Il est temps que cette blessure se referme

Par Naïm Kamal


Le discours d’adieu de Nasser Zefzafi lors des funérailles de son père résonne comme une invitation à une nouvelle étape marocaine. Par des mots empreints de sincérité et de courage, il a rappelé l’unité du pays. Ces mots et l’article m’ont été inspiré par un post que le poète et militant Salah El Ouadie m’a adressé. Ancien détenu politique, M. El Ouadie a été l’une des principales chevilles ouvrières de l’Instance Equité et Réconciliation, actuellement président-fondateur du Mouvement Damir. Dans son post il évoque un moment venu pour la cicatrisation d’une plaie trop longtemps laissée ouverte.



La parole d’un fils éploré, l’écho d’une nation

De G à D de ce montage photo : Nasser Zefzafi et Salah El Ouadie
Au milieu du deuil pour son père à Al Hoceïma, Nasser Zefzafi, figure centrale du Hirak du Rif, a livré un discours d’adieu inattendu, empreint d’une intensité émotionnelle rare. Plus qu’un simple hommage filial, ses paroles disent que derrière le deuil, une porte s’entrouvre : celle d’un nouveau moment marocain, où la nation transcende blessures, divisions et rancunes.

——

**OBJECTIF**
Mettez à jour le texte sur le discours d'adieu de Nasser Zefzafi : reprenez le passage qui commence aux mots « Il est temps » et s'arrête après « longtemps laissée ouverte. », en y remplaçant « sincérité » par « franchise ».

——

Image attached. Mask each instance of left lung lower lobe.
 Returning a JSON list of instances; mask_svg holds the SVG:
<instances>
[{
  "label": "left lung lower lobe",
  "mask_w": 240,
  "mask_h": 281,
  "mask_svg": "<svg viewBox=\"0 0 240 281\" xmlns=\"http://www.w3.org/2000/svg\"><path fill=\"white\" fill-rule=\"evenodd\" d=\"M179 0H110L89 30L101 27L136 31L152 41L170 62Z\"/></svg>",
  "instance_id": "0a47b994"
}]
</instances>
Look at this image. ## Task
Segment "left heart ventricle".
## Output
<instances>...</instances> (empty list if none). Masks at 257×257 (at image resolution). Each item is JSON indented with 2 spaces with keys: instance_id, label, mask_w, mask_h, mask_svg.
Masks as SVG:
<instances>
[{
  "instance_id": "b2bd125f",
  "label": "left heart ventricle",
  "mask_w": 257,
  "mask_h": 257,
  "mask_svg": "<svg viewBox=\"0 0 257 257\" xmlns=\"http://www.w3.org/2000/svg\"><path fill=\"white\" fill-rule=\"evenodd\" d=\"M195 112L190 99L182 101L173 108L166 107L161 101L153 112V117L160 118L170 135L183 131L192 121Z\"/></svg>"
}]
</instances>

——

**CORRIGÉ**
Il est temps que cette blessure se referme

Par Naïm Kamal


Le discours d’adieu de Nasser Zefzafi lors des funérailles de son père résonne comme une invitation à une nouvelle étape marocaine. Par des mots empreints de franchise et de courage, il a rappelé l’unité du pays. Ces mots et l’article m’ont été inspiré par un post que le poète et militant Salah El Ouadie m’a adressé. Ancien détenu politique, M. El Ouadie a été l’une des principales chevilles ouvrières de l’Instance Equité et Réconciliation, actuellement président-fondateur du Mouvement Damir. Dans son post il évoque un moment venu pour la cicatrisation d’une plaie trop longtemps laissée ouverte.